- **Work required**: Print the records below exactly, from the line containing "23: (395, 297, 1.76)" down to the line containing "2: (28, 151, 1.10)", both lines included, and omit every picture.

- **Records provided**:
______________________________

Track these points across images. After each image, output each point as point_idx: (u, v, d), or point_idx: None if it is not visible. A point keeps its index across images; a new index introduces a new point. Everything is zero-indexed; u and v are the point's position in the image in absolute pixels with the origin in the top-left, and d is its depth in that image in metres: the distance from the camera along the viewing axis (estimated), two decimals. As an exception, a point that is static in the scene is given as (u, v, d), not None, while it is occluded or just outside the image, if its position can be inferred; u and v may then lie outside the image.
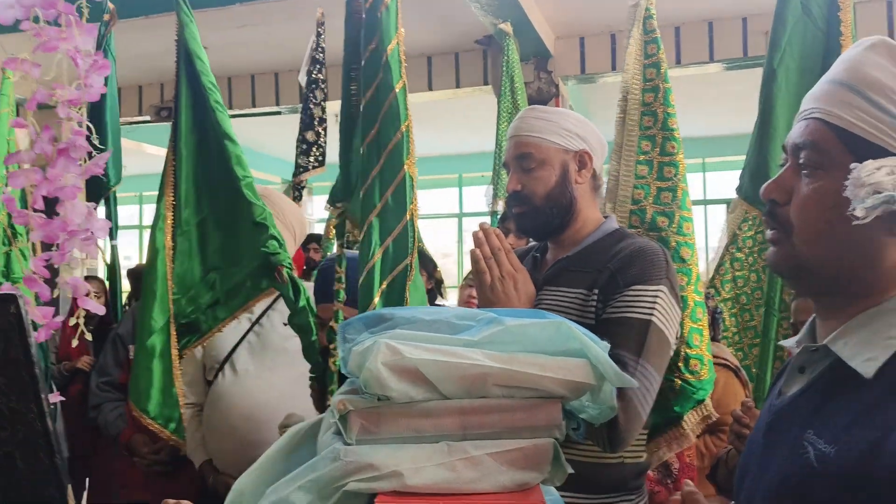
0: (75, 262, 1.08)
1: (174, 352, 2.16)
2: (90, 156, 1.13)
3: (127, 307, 3.56)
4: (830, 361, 0.86)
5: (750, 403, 1.72)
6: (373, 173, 1.79)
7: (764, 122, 2.13)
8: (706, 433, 2.58)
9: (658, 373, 1.42)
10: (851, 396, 0.80)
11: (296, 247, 2.48)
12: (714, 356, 2.66)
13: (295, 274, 2.09)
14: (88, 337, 1.10)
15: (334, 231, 2.04)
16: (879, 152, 0.78)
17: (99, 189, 3.09)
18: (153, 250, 2.18)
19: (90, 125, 1.15)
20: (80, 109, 1.13)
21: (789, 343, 0.94)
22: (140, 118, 6.66)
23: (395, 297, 1.76)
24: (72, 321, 1.13)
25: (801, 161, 0.86)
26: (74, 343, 1.15)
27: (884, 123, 0.79)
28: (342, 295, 1.91)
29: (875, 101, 0.79)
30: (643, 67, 2.13)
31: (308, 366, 2.25)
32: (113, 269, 3.32)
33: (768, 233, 0.91)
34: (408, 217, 1.79)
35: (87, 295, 1.09)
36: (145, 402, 2.15)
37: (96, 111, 3.02)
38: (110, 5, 3.18)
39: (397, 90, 1.81)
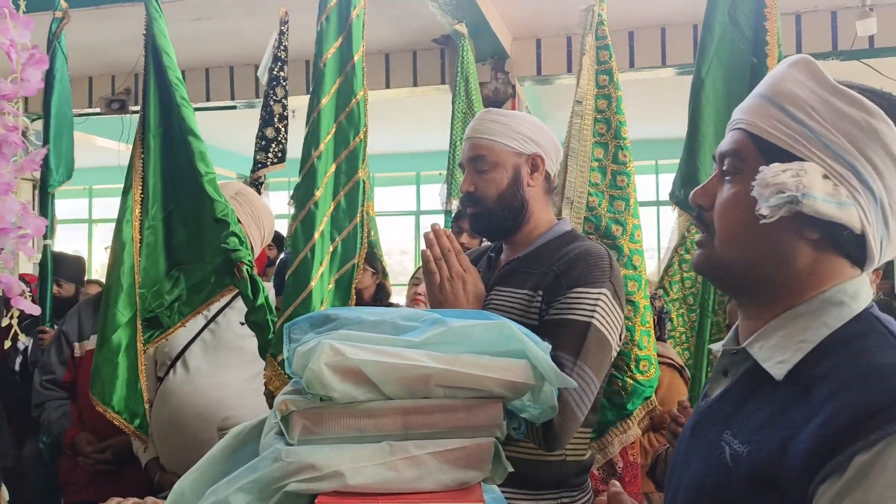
0: (8, 259, 1.05)
1: (139, 346, 2.14)
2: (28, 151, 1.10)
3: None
4: (749, 364, 0.89)
5: (686, 403, 1.77)
6: (328, 173, 1.80)
7: (693, 130, 2.18)
8: (650, 430, 2.64)
9: (595, 374, 1.44)
10: (765, 398, 0.84)
11: (262, 246, 2.46)
12: (660, 355, 2.72)
13: (255, 272, 2.08)
14: (22, 338, 1.07)
15: None
16: (788, 157, 0.83)
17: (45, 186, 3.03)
18: (120, 243, 2.15)
19: (26, 119, 1.12)
20: (16, 104, 1.10)
21: (715, 347, 0.97)
22: (91, 110, 6.50)
23: (342, 294, 1.80)
24: (4, 321, 1.10)
25: (724, 168, 0.91)
26: (7, 344, 1.12)
27: (795, 132, 0.83)
28: None
29: (789, 112, 0.83)
30: (595, 73, 2.16)
31: (263, 366, 2.24)
32: (44, 267, 3.23)
33: (697, 236, 0.95)
34: (358, 219, 1.83)
35: (22, 294, 1.06)
36: (110, 396, 2.12)
37: (46, 106, 3.03)
38: (63, 3, 3.09)
39: (359, 97, 1.83)
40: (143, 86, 2.26)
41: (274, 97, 3.42)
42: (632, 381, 1.97)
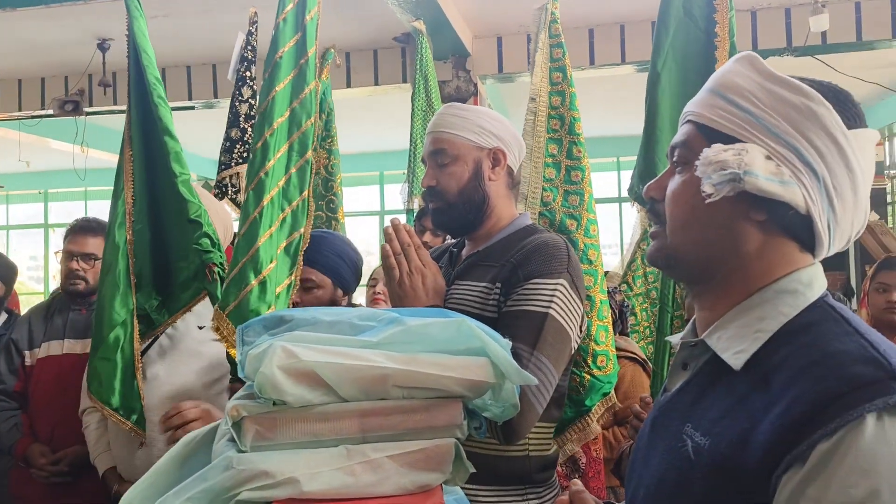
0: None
1: (136, 344, 2.13)
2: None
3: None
4: (709, 356, 0.89)
5: (648, 399, 1.78)
6: (281, 150, 1.93)
7: (650, 125, 2.18)
8: (614, 425, 2.65)
9: (554, 365, 1.43)
10: (725, 389, 0.84)
11: (224, 245, 2.41)
12: (622, 349, 2.74)
13: (225, 272, 2.06)
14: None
15: None
16: (732, 141, 0.85)
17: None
18: (113, 247, 2.15)
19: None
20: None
21: (674, 340, 0.97)
22: (43, 112, 6.34)
23: (291, 260, 1.92)
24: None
25: (674, 160, 0.93)
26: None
27: (736, 117, 0.86)
28: None
29: (732, 101, 0.86)
30: (549, 71, 2.16)
31: (224, 370, 2.19)
32: None
33: (651, 229, 0.96)
34: (306, 195, 1.96)
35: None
36: (108, 394, 2.10)
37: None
38: None
39: (311, 87, 1.98)
40: (128, 86, 2.27)
41: (240, 97, 3.36)
42: (589, 377, 1.96)
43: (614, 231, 10.40)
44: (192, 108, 6.26)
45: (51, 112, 6.13)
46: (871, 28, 4.92)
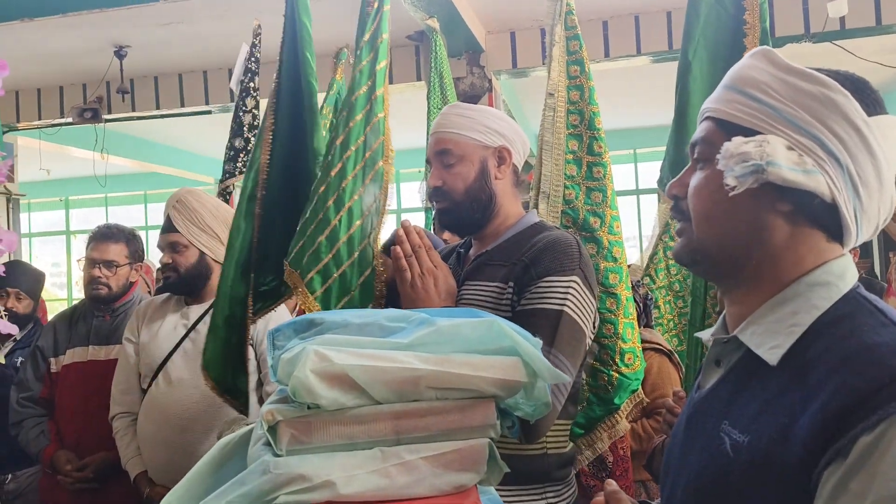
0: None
1: (249, 324, 2.09)
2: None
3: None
4: (742, 352, 0.88)
5: (681, 393, 1.76)
6: (357, 168, 1.92)
7: (681, 115, 2.13)
8: (643, 417, 2.64)
9: (571, 362, 1.43)
10: (761, 385, 0.83)
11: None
12: (648, 341, 2.72)
13: None
14: (1, 360, 1.03)
15: None
16: (751, 133, 0.85)
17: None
18: (240, 217, 2.09)
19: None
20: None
21: (704, 336, 0.96)
22: (62, 120, 6.41)
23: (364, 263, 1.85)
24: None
25: (695, 157, 0.93)
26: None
27: (754, 110, 0.86)
28: None
29: (749, 94, 0.87)
30: (567, 65, 2.13)
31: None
32: None
33: (676, 226, 0.96)
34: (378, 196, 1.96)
35: (-8, 313, 1.02)
36: (211, 368, 2.07)
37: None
38: None
39: (380, 116, 1.98)
40: (280, 54, 2.21)
41: (243, 108, 3.40)
42: (618, 375, 1.94)
43: (633, 223, 10.35)
44: (209, 112, 6.30)
45: (70, 120, 6.20)
46: (891, 12, 4.85)
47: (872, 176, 0.83)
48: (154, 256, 3.30)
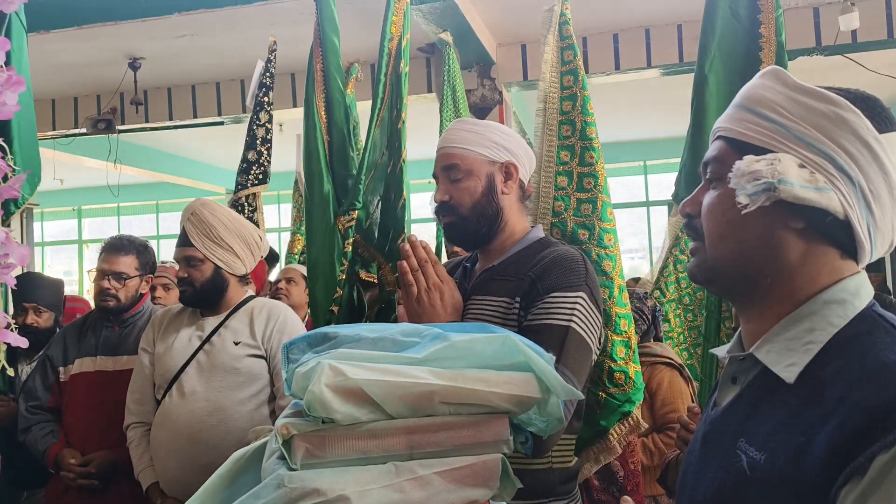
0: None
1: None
2: (6, 177, 1.08)
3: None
4: (759, 369, 0.88)
5: (696, 409, 1.75)
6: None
7: (697, 128, 2.12)
8: (653, 431, 2.63)
9: (577, 377, 1.43)
10: (778, 402, 0.83)
11: (257, 260, 2.45)
12: (658, 355, 2.71)
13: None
14: (10, 372, 1.04)
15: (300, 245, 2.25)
16: (762, 152, 0.86)
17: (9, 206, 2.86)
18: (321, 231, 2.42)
19: (4, 145, 1.09)
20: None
21: (720, 353, 0.96)
22: (76, 131, 6.47)
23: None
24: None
25: (708, 176, 0.93)
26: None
27: (766, 129, 0.87)
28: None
29: (760, 113, 0.87)
30: (560, 74, 2.10)
31: (261, 385, 2.22)
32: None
33: (690, 245, 0.97)
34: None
35: (7, 327, 1.03)
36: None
37: (4, 124, 2.70)
38: None
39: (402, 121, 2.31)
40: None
41: (257, 121, 3.44)
42: (604, 395, 1.86)
43: (643, 235, 10.33)
44: (221, 123, 6.35)
45: (84, 131, 6.26)
46: (903, 25, 4.85)
47: (885, 192, 0.83)
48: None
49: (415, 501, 0.83)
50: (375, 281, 2.42)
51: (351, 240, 2.41)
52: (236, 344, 2.23)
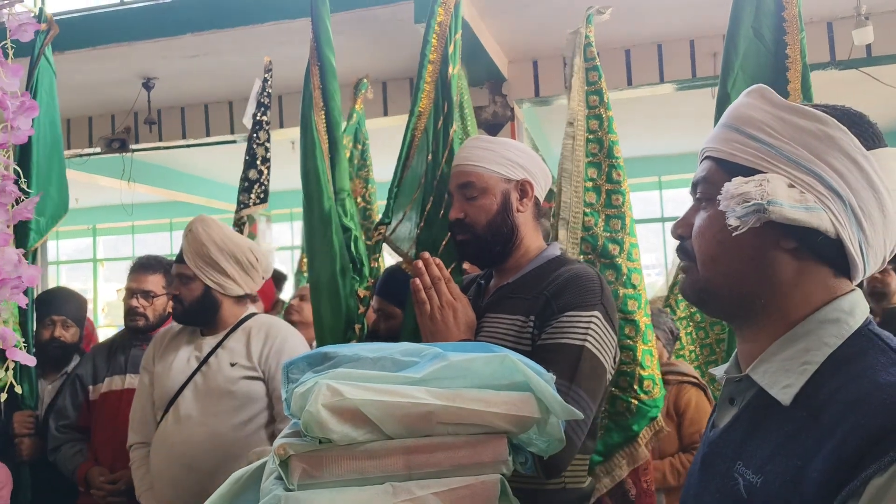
0: (5, 311, 1.03)
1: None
2: (17, 200, 1.08)
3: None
4: (755, 390, 0.87)
5: None
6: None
7: None
8: (680, 451, 2.62)
9: (591, 398, 1.41)
10: (774, 425, 0.82)
11: (265, 278, 2.44)
12: (683, 373, 2.72)
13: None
14: (18, 390, 1.04)
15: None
16: (751, 172, 0.85)
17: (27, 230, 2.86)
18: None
19: (18, 169, 1.10)
20: (7, 153, 1.08)
21: (717, 373, 0.95)
22: (91, 150, 6.53)
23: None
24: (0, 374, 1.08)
25: (697, 196, 0.93)
26: (3, 397, 1.09)
27: (753, 149, 0.86)
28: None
29: (747, 133, 0.87)
30: (586, 94, 2.16)
31: (257, 408, 2.19)
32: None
33: (682, 265, 0.96)
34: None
35: (17, 345, 1.03)
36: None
37: (26, 147, 2.73)
38: (48, 14, 2.78)
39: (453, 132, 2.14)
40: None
41: (257, 141, 3.48)
42: (636, 402, 1.93)
43: (658, 251, 10.28)
44: (234, 141, 6.39)
45: (98, 150, 6.32)
46: (917, 39, 4.82)
47: (875, 209, 0.83)
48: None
49: (412, 523, 0.82)
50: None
51: (378, 255, 2.39)
52: (232, 365, 2.21)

______________________________

- **Completed task**:
23: (395, 297, 1.76)
24: (72, 321, 1.13)
25: (801, 161, 0.86)
26: (74, 343, 1.15)
27: (884, 123, 0.79)
28: (342, 295, 1.91)
29: (875, 101, 0.79)
30: (643, 67, 2.13)
31: (308, 366, 2.25)
32: (113, 269, 3.32)
33: (768, 233, 0.91)
34: (408, 217, 1.79)
35: (87, 295, 1.09)
36: (145, 402, 2.15)
37: (96, 111, 3.02)
38: (110, 5, 3.18)
39: (397, 90, 1.81)
0: (8, 259, 1.05)
1: (139, 346, 2.14)
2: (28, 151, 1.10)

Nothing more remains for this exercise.